How about - as there is a dedicated 'moaning about your particular problem' thread - you take that over there?

One persons individual and continual bitch about a problem sometimes interferes with an otherwise happy thread


----------



## 102001 (Dec 3, 2006)

*york show*

best show we've got to so far this year got on site friday afternoon stayed next to mhf camping on autotrail club site due to mhf being fully booked 
entertainment started friday evening watching motorhomes trying to get to general area from end of metal road in mud bath and went to saturday night entertainment well laid out and as good as friday night entertainment no queueing and plenty of seats and bar staff i found it overall a very well organized show


----------



## damondunc (Feb 14, 2006)

One word springs to mind today "TRACTOR" ,it has been raining for a while now and there are still a helluva lot of people here so getting out will be fun :wink: 

It has been a good show 

Chris


----------



## 1happy (Jun 15, 2005)

*Re: water ingress! are there anymore with this out there?*

Hi J99Dub.
Thankyou for your constructive criticism :roll: 
My question was genuine although worded a touch 'tongue in cheek' :!: 
I think your comments show you have failed to grasp the enormity of the problem and how many people are affected,
Occassionally people post idle banter on the dedicated "moaning about your particular problem" thread and even with feelings running high they are not abused or attacked.



J99Dub said:


> How about - as there is a dedicated 'moaning about your particular problem' thread - you take that over there?
> One persons individual and continual bitch about a problem sometimes interferes with an otherwise happy thread


I shan't bother your "happy thread" again with our problem and apologise for my intrusion.
1happy


----------



## sparky_speedy (Sep 20, 2005)

*York show*

We left yesterday lunchtime and arrived home in essex about 6pm - not too bad on the M1.

Sorry we didn't get to say goodbye - everyone must have been catching some more bargains.

We had a good time and managed to buy some Morroccain carpet and a flat screen TV. Also a gadget to watch TV on your laptop.

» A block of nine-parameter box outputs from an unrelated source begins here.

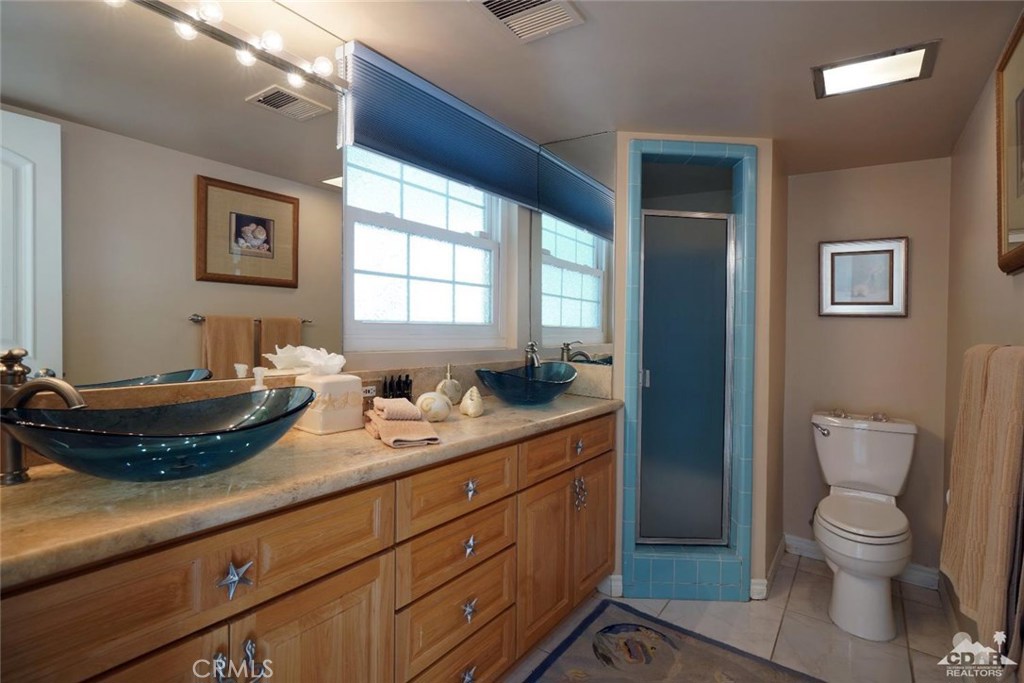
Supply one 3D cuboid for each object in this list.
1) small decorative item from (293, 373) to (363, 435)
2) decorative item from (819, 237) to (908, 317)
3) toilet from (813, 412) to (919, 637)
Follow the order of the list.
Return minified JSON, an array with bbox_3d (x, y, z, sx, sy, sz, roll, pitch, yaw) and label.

Have tried it at home connected to our external arial and it is v good. You can get all the freeview channels as well as radio. Also can record programmes to watch later but have not tried that yet. No good with the small arial supplied but wil try and get another and see what happens.

We met up with Dave on the MHF stand - it looked quite impressive. not sure how anyone could have missed it as the banner was flying quite high.

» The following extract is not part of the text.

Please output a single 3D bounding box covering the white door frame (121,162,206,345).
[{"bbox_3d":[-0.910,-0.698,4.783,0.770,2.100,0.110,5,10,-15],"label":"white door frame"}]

Sweetie - was yours the stall with different flavour fudge in bars and you cut it up according to how much you wanted? if it was - i had some and it was really lovely.

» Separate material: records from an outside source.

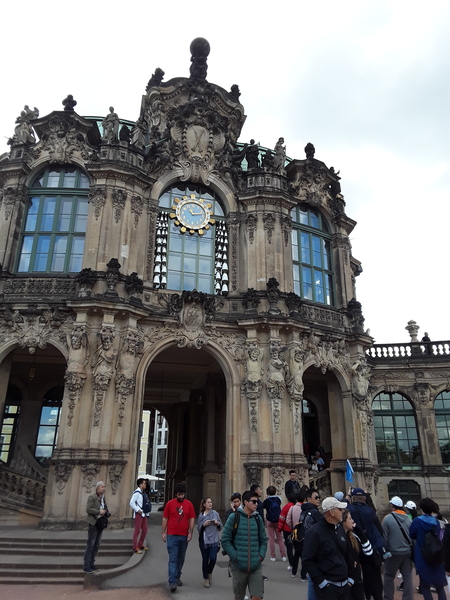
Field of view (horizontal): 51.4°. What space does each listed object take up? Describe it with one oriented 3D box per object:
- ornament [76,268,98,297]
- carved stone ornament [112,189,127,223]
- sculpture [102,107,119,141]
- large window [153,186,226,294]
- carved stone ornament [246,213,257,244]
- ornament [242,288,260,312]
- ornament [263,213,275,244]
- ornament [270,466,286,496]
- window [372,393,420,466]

looking forward to our next rally - fishing at Five Lakes.

Deb and Paul


----------



## zoro (May 1, 2005)

Hi all 
Just to add it was a good show/rally. Met Dave for the first time (before he started work see below) and of course met some old friends and made some new ones.
It just get's better!
Steve F


----------



## quartet (Jul 9, 2006)

*Doh I missed it!*

Don't know how but I missed the stall!
Where was it exactly? Opticians appointment for me!
Barry


----------